Diversity and inclusion (D&I) is often the office battleground for larger civil rights struggles. Now, a new fight is afoot, dealing with education and family background.

In the federal workforce, a barrier to entry and differentiator for success is socioeconomic status – especially for first-generation professionals, defined as the first in their immediate families to hold a white-collar job.

“We have to find a way to find value in different stories,” Tinisha Agramonte, former Director in the Office of Civil Rights for the U.S. Commerce Department, said in her NextGen 2020 Virtual Summit keynote.

Qualitative research conducted by the Office of Civil Rights and U.S. Census Bureau indicates that the federal government doesn’t offer enough support for first-generation professionals. Office obstacles include having different communication styles, navigating authority structures and struggling to network.

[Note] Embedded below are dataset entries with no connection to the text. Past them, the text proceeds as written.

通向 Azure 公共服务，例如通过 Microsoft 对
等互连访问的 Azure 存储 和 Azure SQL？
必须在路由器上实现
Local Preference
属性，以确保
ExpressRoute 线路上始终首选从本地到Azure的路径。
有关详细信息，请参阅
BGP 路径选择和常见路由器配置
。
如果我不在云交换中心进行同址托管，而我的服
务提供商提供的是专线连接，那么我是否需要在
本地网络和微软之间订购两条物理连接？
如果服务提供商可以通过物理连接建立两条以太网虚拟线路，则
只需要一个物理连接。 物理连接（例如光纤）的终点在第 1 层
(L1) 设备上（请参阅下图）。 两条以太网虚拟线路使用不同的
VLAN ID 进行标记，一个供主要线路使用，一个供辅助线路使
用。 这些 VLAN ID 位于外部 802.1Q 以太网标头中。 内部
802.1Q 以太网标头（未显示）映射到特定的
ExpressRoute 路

In the virtual environment, many audience members typed back their experience. “I can so relate!! I didn’t even know what a watercooler was when I first started,” one attendee wrote.

Business dialect challenges are reinforced by imposter syndrome, Agramonte said, which is a feeling of being unqualified for one’s position. For first-generation professionals, that sentiment is all too familiar.

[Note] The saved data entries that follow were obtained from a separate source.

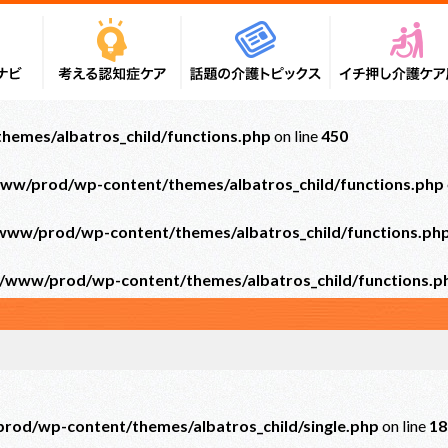
emes/albatros_child/functions.php
on line
450
ww/prod/wp-content/themes/albatros_child/functions.php
ww/prod/wp-content/themes/albatros_child/functions.ph
/www/prod/wp-content/themes/albatros_child/functions.p
od/wp-content/themes/albatros_child/single.php
on line
18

The passion Agramonte carries into her work is rooted in personal experience. Growing up in Los Angeles and being raised in a working family, she had a different route to professional life than many of her colleagues.

After community college and the seven years it took to get her degree, Agramonte still faced challenges once in the workforce. Though it was years ago, she has a fresh memory of sitting down at the main table in a meeting room before being tapped on the shoulder and asked to sit in one of the side chairs lining the walls. She wasn’t there yet, she was told.

“Many times when I thought about the obstacles that I faced, they really fell along socioeconomic lines,” Agramonte said. “It could be because I’m black, it could be because I’m female, but what I know for sure it is, is because I was born poor.”

Last year, the Commerce Department launched its First Generation Professionals (FGP) Initiative, which Agramonte architected. The FGP Initiative addresses many of the office-commissioned report’s findings, including setting up networking events and workshops for first-generation professionals across multiple agencies.

Independent federal programs have also paved new routes to the workforce. President Trump signed an executive order for the federal hiring practice to expand skills-based hiring and eliminate unnecessary college requirements.

Behind these programs is the idea that a nontraditional background can foster skills that a formal education can’t. Agramonte said the idea isn’t to devalue an Ivy League education and internships; it’s that multiple roads lead to success.

Before the keynote ended, Agramonte had a final ask for attendees.

“As you go about your day to day activity as emerging leaders, as current leaders, I want you to acknowledge in everything you do, who’s hand is being acknowledged and who’s hand is being ignored?” she said.